Book Promotion Realities

In promoting numerous books over the years, here are a couple things that I've learned that "are what they are," so to speak.

If the tipping point never arrives ... it just doesn't arrive and dumping more money and resources will not change that situation. I compare this to survey. If you survey 100 people and come up with an answer that is perhaps between 10-12 percent it doesn't matter if you survey another 1,000 people, your answer will still roughly be 10-12 percent. So if you're marketing and your book finally finds its place in the market and starts selling, it will continue to sell if you continue to promote. If you're marketing and your book has gotten 10 reviews with no momentum it's not very likely 20 reviews will be any different. The buying mood, the topic or story isn't resonating for whatever reason in the marketplace. When I have a book that has received more reviews than we can count and yet still sales remain overall flat (even if it's the critic's darling) chances are its sales will remain flat and no amount of dumping of resources, time and energy will change it. I'm always brutally honest, and I have zero desire to sell more services when this happens. Disappointment has a name, and it gets assigned to my company when authors feel frustrated and don't understand it wasn't due to our lack of effort -- the market is what the market is.

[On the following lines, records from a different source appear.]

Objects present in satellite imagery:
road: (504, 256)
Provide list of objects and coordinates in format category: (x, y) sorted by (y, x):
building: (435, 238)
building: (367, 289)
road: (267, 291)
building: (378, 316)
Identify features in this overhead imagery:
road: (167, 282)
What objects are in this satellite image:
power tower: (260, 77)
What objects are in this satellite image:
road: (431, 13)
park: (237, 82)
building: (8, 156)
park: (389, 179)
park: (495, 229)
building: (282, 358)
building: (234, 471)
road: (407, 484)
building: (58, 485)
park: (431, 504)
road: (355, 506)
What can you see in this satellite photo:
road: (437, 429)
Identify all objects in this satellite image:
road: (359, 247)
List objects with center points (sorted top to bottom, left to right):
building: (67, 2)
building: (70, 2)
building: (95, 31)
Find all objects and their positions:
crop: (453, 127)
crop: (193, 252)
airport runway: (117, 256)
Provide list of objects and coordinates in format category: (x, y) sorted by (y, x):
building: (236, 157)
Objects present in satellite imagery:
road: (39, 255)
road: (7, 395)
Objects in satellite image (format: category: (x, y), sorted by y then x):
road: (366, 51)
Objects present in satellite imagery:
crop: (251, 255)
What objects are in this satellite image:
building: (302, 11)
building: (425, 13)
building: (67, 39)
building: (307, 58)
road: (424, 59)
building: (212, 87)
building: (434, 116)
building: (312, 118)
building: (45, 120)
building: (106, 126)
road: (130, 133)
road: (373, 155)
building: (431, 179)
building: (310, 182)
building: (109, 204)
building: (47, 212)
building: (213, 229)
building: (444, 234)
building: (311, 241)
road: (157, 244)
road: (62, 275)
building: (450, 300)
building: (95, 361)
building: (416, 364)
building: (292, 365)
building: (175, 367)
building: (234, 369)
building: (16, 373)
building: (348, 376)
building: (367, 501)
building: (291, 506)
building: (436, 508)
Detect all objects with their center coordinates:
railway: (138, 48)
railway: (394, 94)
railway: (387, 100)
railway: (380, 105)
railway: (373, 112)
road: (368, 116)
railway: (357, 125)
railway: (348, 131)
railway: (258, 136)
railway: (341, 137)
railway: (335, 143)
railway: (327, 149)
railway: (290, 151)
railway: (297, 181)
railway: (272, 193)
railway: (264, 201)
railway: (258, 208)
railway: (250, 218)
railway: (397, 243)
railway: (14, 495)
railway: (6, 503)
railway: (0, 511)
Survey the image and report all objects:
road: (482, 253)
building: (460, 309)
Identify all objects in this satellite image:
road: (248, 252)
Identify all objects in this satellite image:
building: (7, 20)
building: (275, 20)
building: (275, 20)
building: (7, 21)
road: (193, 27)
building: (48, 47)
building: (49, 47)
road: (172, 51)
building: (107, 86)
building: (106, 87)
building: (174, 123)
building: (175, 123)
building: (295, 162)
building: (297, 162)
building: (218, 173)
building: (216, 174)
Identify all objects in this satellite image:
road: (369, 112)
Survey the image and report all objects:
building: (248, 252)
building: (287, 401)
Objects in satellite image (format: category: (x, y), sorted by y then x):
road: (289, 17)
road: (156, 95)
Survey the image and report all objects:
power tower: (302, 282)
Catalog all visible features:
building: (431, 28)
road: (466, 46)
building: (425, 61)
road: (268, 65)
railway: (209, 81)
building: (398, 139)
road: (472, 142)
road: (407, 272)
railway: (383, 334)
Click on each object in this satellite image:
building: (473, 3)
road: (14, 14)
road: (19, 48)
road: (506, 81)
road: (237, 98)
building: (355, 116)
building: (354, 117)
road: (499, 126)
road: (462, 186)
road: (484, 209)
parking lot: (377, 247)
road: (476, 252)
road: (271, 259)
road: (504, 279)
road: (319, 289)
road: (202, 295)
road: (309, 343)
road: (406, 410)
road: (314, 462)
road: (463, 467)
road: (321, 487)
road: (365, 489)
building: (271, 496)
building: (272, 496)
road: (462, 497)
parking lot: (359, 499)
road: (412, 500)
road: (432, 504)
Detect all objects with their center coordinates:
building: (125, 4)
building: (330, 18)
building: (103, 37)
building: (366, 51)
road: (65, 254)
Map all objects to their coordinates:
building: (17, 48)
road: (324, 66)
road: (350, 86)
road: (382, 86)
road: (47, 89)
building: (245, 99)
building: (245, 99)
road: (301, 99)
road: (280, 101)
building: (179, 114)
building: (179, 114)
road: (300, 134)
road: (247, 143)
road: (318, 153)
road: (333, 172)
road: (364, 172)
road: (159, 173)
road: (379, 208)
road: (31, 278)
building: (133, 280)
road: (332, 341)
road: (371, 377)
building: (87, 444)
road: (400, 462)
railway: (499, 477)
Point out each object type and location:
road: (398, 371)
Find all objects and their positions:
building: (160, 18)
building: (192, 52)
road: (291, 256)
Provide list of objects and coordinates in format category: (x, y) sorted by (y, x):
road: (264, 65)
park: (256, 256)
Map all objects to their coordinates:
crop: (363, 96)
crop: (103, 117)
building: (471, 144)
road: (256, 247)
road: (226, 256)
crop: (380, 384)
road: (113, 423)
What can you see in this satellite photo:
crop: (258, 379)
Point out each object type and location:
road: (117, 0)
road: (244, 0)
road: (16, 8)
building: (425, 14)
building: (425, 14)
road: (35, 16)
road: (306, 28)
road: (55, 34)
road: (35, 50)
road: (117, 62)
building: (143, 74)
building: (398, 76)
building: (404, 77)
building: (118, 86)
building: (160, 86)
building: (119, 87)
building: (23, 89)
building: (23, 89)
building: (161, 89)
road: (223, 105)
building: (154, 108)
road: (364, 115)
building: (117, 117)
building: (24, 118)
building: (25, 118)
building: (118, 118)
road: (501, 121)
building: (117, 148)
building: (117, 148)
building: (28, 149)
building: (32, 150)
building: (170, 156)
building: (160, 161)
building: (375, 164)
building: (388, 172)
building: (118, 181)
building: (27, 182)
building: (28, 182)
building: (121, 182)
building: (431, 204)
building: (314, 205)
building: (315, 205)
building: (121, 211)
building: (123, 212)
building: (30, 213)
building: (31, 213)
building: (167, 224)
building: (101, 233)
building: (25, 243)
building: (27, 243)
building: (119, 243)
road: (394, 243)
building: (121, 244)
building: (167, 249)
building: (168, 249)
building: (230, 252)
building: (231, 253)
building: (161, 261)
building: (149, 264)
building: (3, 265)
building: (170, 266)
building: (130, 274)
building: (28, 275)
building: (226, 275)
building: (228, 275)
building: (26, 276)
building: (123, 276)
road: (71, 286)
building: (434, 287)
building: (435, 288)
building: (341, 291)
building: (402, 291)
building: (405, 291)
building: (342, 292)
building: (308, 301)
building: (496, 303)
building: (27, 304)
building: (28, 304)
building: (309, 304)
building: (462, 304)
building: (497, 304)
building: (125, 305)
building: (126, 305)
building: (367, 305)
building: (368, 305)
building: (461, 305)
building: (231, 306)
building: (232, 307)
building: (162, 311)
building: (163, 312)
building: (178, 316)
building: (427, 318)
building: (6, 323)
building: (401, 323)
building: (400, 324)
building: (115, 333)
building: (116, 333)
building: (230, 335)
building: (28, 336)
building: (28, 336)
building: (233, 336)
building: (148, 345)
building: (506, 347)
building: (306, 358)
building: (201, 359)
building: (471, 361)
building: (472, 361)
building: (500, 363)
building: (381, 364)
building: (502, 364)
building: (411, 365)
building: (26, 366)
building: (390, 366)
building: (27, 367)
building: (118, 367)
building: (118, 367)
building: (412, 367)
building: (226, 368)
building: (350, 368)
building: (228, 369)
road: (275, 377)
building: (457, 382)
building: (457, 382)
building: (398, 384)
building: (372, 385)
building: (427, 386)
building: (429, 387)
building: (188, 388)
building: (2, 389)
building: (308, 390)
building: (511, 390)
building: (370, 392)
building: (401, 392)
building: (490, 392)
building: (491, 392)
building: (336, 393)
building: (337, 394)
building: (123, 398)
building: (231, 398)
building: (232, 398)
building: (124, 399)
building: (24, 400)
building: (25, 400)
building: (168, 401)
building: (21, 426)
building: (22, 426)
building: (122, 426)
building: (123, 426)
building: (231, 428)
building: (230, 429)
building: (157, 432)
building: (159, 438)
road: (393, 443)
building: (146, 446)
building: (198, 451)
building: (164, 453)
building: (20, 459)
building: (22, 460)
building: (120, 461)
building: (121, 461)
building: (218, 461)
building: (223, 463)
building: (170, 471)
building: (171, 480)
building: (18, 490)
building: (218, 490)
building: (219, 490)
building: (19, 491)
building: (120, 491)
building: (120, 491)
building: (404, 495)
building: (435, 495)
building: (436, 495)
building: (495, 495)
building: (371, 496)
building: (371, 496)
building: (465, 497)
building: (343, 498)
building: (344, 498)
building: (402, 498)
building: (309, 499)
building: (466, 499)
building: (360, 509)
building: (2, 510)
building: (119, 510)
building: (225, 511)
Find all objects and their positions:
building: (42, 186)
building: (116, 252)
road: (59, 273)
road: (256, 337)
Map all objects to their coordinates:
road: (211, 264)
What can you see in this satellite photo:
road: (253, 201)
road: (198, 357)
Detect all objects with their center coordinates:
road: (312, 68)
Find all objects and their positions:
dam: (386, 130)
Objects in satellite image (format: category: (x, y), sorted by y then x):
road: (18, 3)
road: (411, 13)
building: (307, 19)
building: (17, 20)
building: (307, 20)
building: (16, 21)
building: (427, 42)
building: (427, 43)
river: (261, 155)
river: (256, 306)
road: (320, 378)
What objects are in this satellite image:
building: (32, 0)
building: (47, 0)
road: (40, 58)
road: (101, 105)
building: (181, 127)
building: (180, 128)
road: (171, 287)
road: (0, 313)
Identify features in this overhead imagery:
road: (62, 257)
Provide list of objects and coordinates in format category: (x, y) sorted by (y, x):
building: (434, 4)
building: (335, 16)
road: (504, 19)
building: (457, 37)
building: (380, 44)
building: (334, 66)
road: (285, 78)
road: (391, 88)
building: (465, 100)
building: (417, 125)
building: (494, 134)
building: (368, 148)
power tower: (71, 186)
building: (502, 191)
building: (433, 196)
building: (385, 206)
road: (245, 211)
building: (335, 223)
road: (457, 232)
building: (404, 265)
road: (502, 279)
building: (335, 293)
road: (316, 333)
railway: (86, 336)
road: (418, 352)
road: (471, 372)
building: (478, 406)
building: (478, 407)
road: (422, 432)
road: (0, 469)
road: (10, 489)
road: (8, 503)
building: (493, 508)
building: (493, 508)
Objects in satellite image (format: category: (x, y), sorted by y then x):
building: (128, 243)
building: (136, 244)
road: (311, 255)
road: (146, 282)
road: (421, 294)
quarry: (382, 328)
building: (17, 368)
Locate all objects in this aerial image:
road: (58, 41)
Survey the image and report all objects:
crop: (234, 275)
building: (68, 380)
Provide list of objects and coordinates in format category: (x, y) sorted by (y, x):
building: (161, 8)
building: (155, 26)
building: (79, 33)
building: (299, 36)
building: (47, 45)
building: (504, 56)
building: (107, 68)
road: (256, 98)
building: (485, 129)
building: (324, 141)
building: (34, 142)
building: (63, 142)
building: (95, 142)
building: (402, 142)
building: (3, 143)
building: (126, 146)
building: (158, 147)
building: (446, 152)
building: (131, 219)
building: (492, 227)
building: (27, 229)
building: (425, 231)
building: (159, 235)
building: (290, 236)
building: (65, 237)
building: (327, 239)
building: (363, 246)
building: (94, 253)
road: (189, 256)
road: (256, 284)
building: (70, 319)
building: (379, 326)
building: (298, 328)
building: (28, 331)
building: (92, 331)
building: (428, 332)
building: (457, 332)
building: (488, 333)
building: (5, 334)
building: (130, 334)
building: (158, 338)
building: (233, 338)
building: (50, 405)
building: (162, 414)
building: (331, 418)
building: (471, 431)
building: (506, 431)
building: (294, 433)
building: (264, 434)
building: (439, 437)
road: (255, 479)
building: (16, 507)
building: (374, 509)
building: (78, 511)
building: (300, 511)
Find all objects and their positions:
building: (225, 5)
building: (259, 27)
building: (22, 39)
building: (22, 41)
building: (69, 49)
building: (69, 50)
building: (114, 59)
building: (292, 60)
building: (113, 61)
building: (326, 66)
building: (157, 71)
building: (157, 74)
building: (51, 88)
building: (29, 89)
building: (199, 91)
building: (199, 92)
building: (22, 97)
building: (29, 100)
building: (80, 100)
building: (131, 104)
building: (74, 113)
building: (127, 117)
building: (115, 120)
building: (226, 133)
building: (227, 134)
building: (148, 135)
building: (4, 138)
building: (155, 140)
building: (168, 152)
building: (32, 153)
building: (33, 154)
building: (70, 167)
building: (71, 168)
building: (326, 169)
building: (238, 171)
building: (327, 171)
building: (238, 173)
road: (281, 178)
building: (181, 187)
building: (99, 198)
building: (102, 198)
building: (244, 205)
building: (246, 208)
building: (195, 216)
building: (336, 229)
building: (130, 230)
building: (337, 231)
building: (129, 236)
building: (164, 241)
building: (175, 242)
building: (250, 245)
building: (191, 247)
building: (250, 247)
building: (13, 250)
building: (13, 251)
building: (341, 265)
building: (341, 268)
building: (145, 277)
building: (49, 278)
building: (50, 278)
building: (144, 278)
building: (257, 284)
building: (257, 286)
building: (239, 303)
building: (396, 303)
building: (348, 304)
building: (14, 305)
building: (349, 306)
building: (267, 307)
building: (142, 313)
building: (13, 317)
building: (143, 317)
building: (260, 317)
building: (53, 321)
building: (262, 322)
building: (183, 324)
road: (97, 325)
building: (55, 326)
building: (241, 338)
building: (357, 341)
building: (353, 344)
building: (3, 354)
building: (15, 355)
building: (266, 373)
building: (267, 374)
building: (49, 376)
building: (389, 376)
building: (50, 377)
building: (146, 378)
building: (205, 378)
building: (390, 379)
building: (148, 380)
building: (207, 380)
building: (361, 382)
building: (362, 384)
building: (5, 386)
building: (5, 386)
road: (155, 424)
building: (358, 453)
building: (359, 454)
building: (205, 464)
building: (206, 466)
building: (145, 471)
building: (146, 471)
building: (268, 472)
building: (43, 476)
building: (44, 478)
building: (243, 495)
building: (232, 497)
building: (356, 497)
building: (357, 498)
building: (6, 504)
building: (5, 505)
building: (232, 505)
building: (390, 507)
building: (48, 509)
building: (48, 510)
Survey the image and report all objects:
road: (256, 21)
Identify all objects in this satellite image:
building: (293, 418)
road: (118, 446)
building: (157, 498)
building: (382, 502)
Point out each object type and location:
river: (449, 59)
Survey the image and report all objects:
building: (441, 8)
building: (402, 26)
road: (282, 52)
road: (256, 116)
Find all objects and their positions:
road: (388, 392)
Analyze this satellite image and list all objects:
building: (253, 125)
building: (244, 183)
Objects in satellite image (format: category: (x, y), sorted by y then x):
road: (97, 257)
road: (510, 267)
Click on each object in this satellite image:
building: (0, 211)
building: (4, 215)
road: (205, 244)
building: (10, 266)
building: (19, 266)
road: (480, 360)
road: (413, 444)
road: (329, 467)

Can't please all of the readers all of the time. Let's just face the flat-fact that can send some authors into crying jags of protest and self-flagellation: you've put your work out there for critique. Sooner or later someone (there is always a hater for ALL the lovers) is going to say something negative about your "baby". Yes, it's going to zing, pow, ow when you hear it, but it's par for the course. I always encourage authors to focus on the 30 great reviews and ignore the one (and often loud) bad mouth. We've had books like Vengeance is Now where the reviewers went ga-ga and yet one cranky old dude decided to give it a nice slam on Amazon. Even placing as a finalist in the Indie Book Awards did nothing to assuage cranky's complaints. So you just have to know a bad review or just a person in a bad mood when they read your perfectly well written book doesn't mean your book is any less great. Just don't buy the cranky old dude's bad mood as true.